神の衣を纏いて⑥
そう、それだけのエネルギーを用いても及ばない。
しかし……彼らならば。
師匠を止めなければと思う、私一人だけの義務感ではない。
その目的・望みは小さなものかもしれないけれど、私のような義務ではなく。自分たち、あるいは他の誰かのための願いを、幾重にも束ねることが出来る、彼らであれば――
『私では到底止めることが叶わない貴女をも、下し得る』
「……はぁ~。何かと思えば、そんな理由? ハッキリ言って失望したよ、アルト。仮にも私の助手ともあろう者がさ、検証もしていない希望的観測に賭けるなんて」
先程の語気の荒い雰囲気から一転、急激に脱力したと分かる声音が扉の向こうから絞り出されてくる。生粋の研究者であった彼女にとって、『勝算や確信も無いまま誰かを信じて任せる』という行為は全く理解できない行為の一つなのだろう。
数秒の沈黙の後。不意に、何気ない口調でさらりと師匠が呟いた。
「ま、いいや。じゃあ試してみよっと」
直後、締め切られている筈の扉から、隠そうともしない程の途轍もない魔素と神威の圧力が溢れかえった。ただの人間であれば中てられただけで意識が飛び、魔術師であっても不快感を感じるであろう程の濃度の気配。
それらの気配から、師匠の意識が私ではなく、程近くの二人に……篠崎悠葉とディアナに向けられたことが伝わってくる。
『何を――』
「ま、別に誰だってよかったんだよね。二世界の神と成った今の私の力を測れるならさ」
キミだったらより正確なデータが取れたんだけど、と漏らす師匠の声は、とうとう私にさえも関心を失ってしまったかのように冷たく抑揚が無い。
「天穴」
徹頭徹尾に冷酷さしか感じられない式句が紡がれ、溢れ出ていた圧力が急速に集約される。

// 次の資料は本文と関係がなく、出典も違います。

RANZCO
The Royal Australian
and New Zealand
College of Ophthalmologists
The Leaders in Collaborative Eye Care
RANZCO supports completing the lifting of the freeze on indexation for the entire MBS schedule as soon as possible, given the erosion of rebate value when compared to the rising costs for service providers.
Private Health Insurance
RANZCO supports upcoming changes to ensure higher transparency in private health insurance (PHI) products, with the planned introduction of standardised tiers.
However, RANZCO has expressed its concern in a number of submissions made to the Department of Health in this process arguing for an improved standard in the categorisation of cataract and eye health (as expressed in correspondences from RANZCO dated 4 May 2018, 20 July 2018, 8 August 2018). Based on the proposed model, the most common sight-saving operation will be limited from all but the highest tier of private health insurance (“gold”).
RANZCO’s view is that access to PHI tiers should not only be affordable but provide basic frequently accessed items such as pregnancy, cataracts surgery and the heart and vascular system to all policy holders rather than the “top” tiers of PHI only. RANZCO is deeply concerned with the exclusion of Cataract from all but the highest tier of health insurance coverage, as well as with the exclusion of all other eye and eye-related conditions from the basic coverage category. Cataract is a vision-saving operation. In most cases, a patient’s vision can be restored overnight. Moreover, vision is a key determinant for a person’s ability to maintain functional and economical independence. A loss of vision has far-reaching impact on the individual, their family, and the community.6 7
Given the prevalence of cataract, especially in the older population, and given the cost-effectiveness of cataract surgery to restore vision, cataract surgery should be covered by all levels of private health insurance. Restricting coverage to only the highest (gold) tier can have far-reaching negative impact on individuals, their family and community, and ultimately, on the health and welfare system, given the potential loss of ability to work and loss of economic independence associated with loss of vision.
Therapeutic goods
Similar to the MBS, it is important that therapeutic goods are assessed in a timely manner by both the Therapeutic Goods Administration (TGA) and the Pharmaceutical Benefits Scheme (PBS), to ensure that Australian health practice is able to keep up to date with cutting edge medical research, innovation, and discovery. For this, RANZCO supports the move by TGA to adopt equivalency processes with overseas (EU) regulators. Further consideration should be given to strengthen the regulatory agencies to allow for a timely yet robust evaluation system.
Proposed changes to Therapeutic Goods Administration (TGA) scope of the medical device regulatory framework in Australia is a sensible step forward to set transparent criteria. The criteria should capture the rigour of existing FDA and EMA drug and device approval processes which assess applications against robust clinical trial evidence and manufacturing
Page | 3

天穴。高重力で空間に穴を空ける、地属性の高等魔法。神位魔術師が行使したとしても、人一人がくぐれる穴を空けられるかどうかという威力のものだ。
しかし、今の師匠は神位魔術師などよりも遥か高みの存在。
人一人どころか、山一つ、いや、島一つくらい丸ごと呑み込むくらいの規模の魔法へと昇華されていても不思議ではない。
そんな威力の魔法を、あの二人だけに――
遅すぎる警戒の叫びを届けようとして、しかし、頭の中の冷静な自分が、それを押し止めた。
忘れるな、と。
あの二人を信じ、任せ、託したことを。
「な――!?」
自分自身の声に、逸った心が落ち着きを取り戻す中、師匠の驚愕に満ちた声が、またしても扉の向こうから飛び出してきた。
「そんな……大陸ごと呑み込める威力の魔法を、チャチな波動一つで消し去っただと……!?」
やはり。
彼らなら出来る。あの二人ならやってくれる。
『甘く見ないことです、師匠』
篠崎悠葉と、ディアナの二人なら、きっと貴女を阻んでくれる。
その時だった。驚きの余り師匠の権能が緩んだのか、あるいは、権能に何らかのバグが生じたのか。
私の想いが届いたかのように、二人の声が高らかに響き渡る。
『貴方を、止めます。地母神エルデアース』
「ディアナと、アイリスと……ルナちゃんのライブ開催のついでに、な!!」
それを聞いた師匠が、二種類の感情を混ぜ合わせた複雑な声音で答えた。
「……ひとつ、そんなくっだらない理由で私の前に立つ愚かなキミたちに、間違いを教えてあげる。地母神エルデアースとは、エーテルリンクの神だったころの私の名前。地球においても神へと至った今の私は、それとは違う」
その感情とは、怒りと、喜び。
名も忘れる程度の存在と切り捨てた相手に牙を剥かれた怒りと、高みへ至った自分の力を試せる相手の存在という喜び。
相反する二つの感情が強引に、複雑に交じり合い、呪詛にも似た気配で空気を侵している。
「今の私は星を創り、世界をも創り出す最上の神――言うなれば、創星神」
気付けば、周囲の大地が揺れていた。地震にしては余りにも突発的な振動。
まるで、この大地を統べる何者かの感情を体現しているかのような。